The name of this project is gödel. The 'g' is lowercase, and the second letter is the precomposed representation of an 'o' with a diaeresis (ö, U+00F6). This representation is used in the documentation and in the source code.

However, for any file that can be written to disk, "godel" is used as the name instead. This is done to preserve maximal compatibility with all terminals and for filesystems that do not fully support Unicode names. The GitHub project name is also "godel" because GitHub only supports the character class [A-Za-z0-9_.-] for project names.

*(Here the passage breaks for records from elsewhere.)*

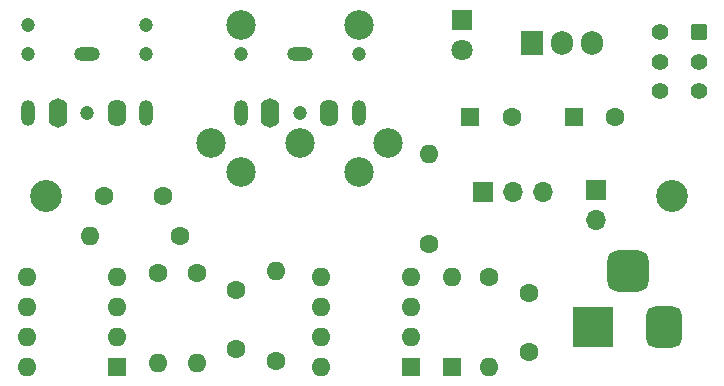
<source format=gbr>
%TF.GenerationSoftware,KiCad,Pcbnew,8.0.3*%
%TF.CreationDate,2024-06-27T15:05:59+01:00*%
%TF.ProjectId,KorgVolcaMIDI,4b6f7267-566f-46c6-9361-4d4944492e6b,rev?*%
%TF.SameCoordinates,Original*%
%TF.FileFunction,Soldermask,Bot*%
%TF.FilePolarity,Negative*%
%FSLAX46Y46*%
G04 Gerber Fmt 4.6, Leading zero omitted, Abs format (unit mm)*
G04 Created by KiCad (PCBNEW 8.0.3) date 2024-06-27 15:05:59*
%MOMM*%
%LPD*%
G01*
G04 APERTURE LIST*
G04 Aperture macros list*
%AMRoundRect*
0 Rectangle with rounded corners*
0 $1 Rounding radius*
0 $2 $3 $4 $5 $6 $7 $8 $9 X,Y pos of 4 corners*
0 Add a 4 corners polygon primitive as box body*
4,1,4,$2,$3,$4,$5,$6,$7,$8,$9,$2,$3,0*
0 Add four circle primitives for the rounded corners*
1,1,$1+$1,$2,$3*
1,1,$1+$1,$4,$5*
1,1,$1+$1,$6,$7*
1,1,$1+$1,$8,$9*
0 Add four rect primitives between the rounded corners*
20,1,$1+$1,$2,$3,$4,$5,0*
20,1,$1+$1,$4,$5,$6,$7,0*
20,1,$1+$1,$6,$7,$8,$9,0*
20,1,$1+$1,$8,$9,$2,$3,0*%
G04 Aperture macros list end*
%ADD10R,1.700000X1.700000*%
%ADD11O,1.700000X1.700000*%
%ADD12C,1.600000*%
%ADD13C,2.700000*%
%ADD14RoundRect,0.250000X-0.450000X0.450000X-0.450000X-0.450000X0.450000X-0.450000X0.450000X0.450000X0*%
%ADD15C,1.400000*%
%ADD16R,3.500000X3.500000*%
%ADD17RoundRect,0.750000X0.750000X1.000000X-0.750000X1.000000X-0.750000X-1.000000X0.750000X-1.000000X0*%
%ADD18RoundRect,0.875000X0.875000X0.875000X-0.875000X0.875000X-0.875000X-0.875000X0.875000X-0.875000X0*%
%ADD19R,1.905000X2.000000*%
%ADD20O,1.905000X2.000000*%
%ADD21R,1.600000X1.600000*%
%ADD22O,1.600000X1.600000*%
%ADD23O,1.600000X2.500000*%
%ADD24O,1.200000X2.200000*%
%ADD25O,2.200000X1.200000*%
%ADD26O,1.600000X2.300000*%
%ADD27C,1.200000*%
%ADD28C,2.499360*%
%ADD29R,1.800000X1.800000*%
%ADD30C,1.800000*%
G04 APERTURE END LIST*
D10*
%TO.C,J5*%
X140515000Y-66160000D03*
D11*
X143055000Y-66160000D03*
X145595000Y-66160000D03*
%TD*%
D12*
%TO.C,C5*%
X144440000Y-74700000D03*
X144440000Y-79700000D03*
%TD*%
D13*
%TO.C,MK2*%
X156500000Y-66500000D03*
%TD*%
%TO.C,MK1*%
X103500000Y-66500000D03*
%TD*%
D14*
%TO.C,S1*%
X158800000Y-52610000D03*
D15*
X158800000Y-55110000D03*
X158800000Y-57610000D03*
X155500000Y-57610000D03*
X155500000Y-55110000D03*
X155500000Y-52610000D03*
%TD*%
D16*
%TO.C,J6*%
X149810000Y-77580000D03*
D17*
X155810000Y-77580000D03*
D18*
X152810000Y-72880000D03*
%TD*%
D19*
%TO.C,U3*%
X144690000Y-53540000D03*
D20*
X147230000Y-53540000D03*
X149770000Y-53540000D03*
%TD*%
D21*
%TO.C,U2*%
X134400000Y-81000000D03*
D22*
X134400000Y-78460000D03*
X134400000Y-75920000D03*
X134400000Y-73380000D03*
X126780000Y-73380000D03*
X126780000Y-75920000D03*
X126780000Y-78460000D03*
X126780000Y-81000000D03*
%TD*%
D21*
%TO.C,U1*%
X109500000Y-81000000D03*
D22*
X109500000Y-78460000D03*
X109500000Y-75920000D03*
X109500000Y-73380000D03*
X101880000Y-73380000D03*
X101880000Y-75920000D03*
X101880000Y-78460000D03*
X101880000Y-81000000D03*
%TD*%
D12*
%TO.C,R5*%
X114830000Y-69910000D03*
D22*
X107210000Y-69910000D03*
%TD*%
D12*
%TO.C,R4*%
X116260000Y-73000000D03*
D22*
X116260000Y-80620000D03*
%TD*%
D12*
%TO.C,R3*%
X123000000Y-80500000D03*
D22*
X123000000Y-72880000D03*
%TD*%
D12*
%TO.C,R2*%
X113000000Y-73000000D03*
D22*
X113000000Y-80620000D03*
%TD*%
D12*
%TO.C,R1*%
X141000000Y-73380000D03*
D22*
X141000000Y-81000000D03*
%TD*%
D10*
%TO.C,J4*%
X150085000Y-66020000D03*
D11*
X150085000Y-68560000D03*
%TD*%
D23*
%TO.C,J3*%
X104500000Y-59500000D03*
D24*
X102000000Y-59500000D03*
D25*
X107000000Y-54500000D03*
D26*
X109500000Y-59500000D03*
D24*
X112000000Y-59500000D03*
D27*
X102000000Y-52000000D03*
X102000000Y-54500000D03*
X107000000Y-59500000D03*
X112000000Y-52000000D03*
X112000000Y-54500000D03*
%TD*%
%TO.C,J2*%
X130000000Y-54500000D03*
X130000000Y-52000000D03*
X125000000Y-59500000D03*
X120000000Y-54500000D03*
X120000000Y-52000000D03*
D24*
X130000000Y-59500000D03*
D26*
X127500000Y-59500000D03*
D25*
X125000000Y-54500000D03*
D24*
X120000000Y-59500000D03*
D23*
X122500000Y-59500000D03*
%TD*%
D28*
%TO.C,J1*%
X132498080Y-61997200D03*
X120003820Y-64499100D03*
X125000000Y-61999740D03*
X117501920Y-61997200D03*
X129996180Y-64499100D03*
X119998740Y-52002300D03*
X130001260Y-52002300D03*
%TD*%
D29*
%TO.C,D2*%
X138730000Y-51565000D03*
D30*
X138730000Y-54105000D03*
%TD*%
D21*
%TO.C,D1*%
X137870000Y-80950000D03*
D22*
X137870000Y-73330000D03*
%TD*%
D21*
%TO.C,C4*%
X139440000Y-59800000D03*
D12*
X142940000Y-59800000D03*
%TD*%
D21*
%TO.C,C3*%
X148200000Y-59800000D03*
D12*
X151700000Y-59800000D03*
%TD*%
%TO.C,C2*%
X113440000Y-66490000D03*
X108440000Y-66490000D03*
%TD*%
%TO.C,C1*%
X119610000Y-79440000D03*
X119610000Y-74440000D03*
%TD*%
D22*
%TO.C,R6*%
X135950000Y-62920000D03*
D12*
X135950000Y-70540000D03*
%TD*%
M02*

</source>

Sidebar: HFS+ and decomposed unicode

At the beginning of the project, an attempt was made to use "gödel" as the canonical name for everything (including files and settings on-disk). Unfortunately, this was complicated by the fact that HFS+ (which is the default file system used by most MacOS systems) normalizes all Unicode names using Normalization Form D (NFD).

Quick background: Unicode has a notion of precomposed or decomposed characters. Unicode supports representing the ö character in two different ways: a precomposed form (ö, U+00F6) and a decomposed form ('o' + '¨', U+006F + U+0308). Unicode does define a notion of equivalence, and Unicode equivalence recognizes these two forms as equivalent. However, by default, most calls compare strings strictly as byte sequences, in which case ö and are distinct.

Most file systems write file names exactly as they are provided. However, this is not the case for HFS+: HFS+ explicitly normalizes all file names using Normalization Form D, which performs "canonical decomposition" on all inputs.

Thus, when a file named ö (U+00F6) is written to disk, HFS+ translates it into (U+006F + U+0308). The system-level calls handles translation, so a request to open ö is translated into a request for . However, from a data perspective, this means that reads and writes can be asymmetric: requests for files with precomposed Unicode characters will return names that contain decomposed characters.

This poses problems when trying to be interoperable with other systems that do not have this restriction. For example, in most file systems it is perfectly legal to have one file named ö and another named . However, this is simply not possible to represent in HFS+. This is similar to the case insensitivity restriction -- by default, the HFS+ file system is case-insensitive, meaning that it is not possible to have files in a directory that differ only based on the case of the characters in the names (however, it is possible to format an HFS+ volume to be case-sensitive, which is recommended for most developers). These are known quirks of HFS+ that cause numerous headaches (some of which are enumerated in an oft-cited rant by Linus Torvalds). Luckily, it appears that this issue has been fixed correctly in the Apple File System (APFS).

Initially, an attempt was made to normalize the names in gödel code to deal with this. In Go, this can be done by importing the golang.org/x/text/unicode/norm package and using norm.NFC.String to convert Unicode strings into NFC-normalized format. This would ensure that any instances of go¨del would be converted to gödel.

In Bash scripts, the following function was used to return go¨del on Darwin systems and gödel on all other systems:

normalize() {
    if [[ "$OSTYPE" == "darwin"* ]]; then
        # HFS file systems use deconstructed UTF-8
        echo $(iconv -t UTF8-MAC <<<$1)
    else
        echo $1
    fi
}

Although these work-arounds functioned correctly, in writing them it was clear that this approach would not be sustainable. It isn't realistic to require all gödel users to know about Unicode normalization and deal with it in their own tooling, and there seemed to be glitches in every new external system that had to interact with these characters (for example, URL-encoding of the characters was also handled differently by different systems when uploading artifacts that contained the name).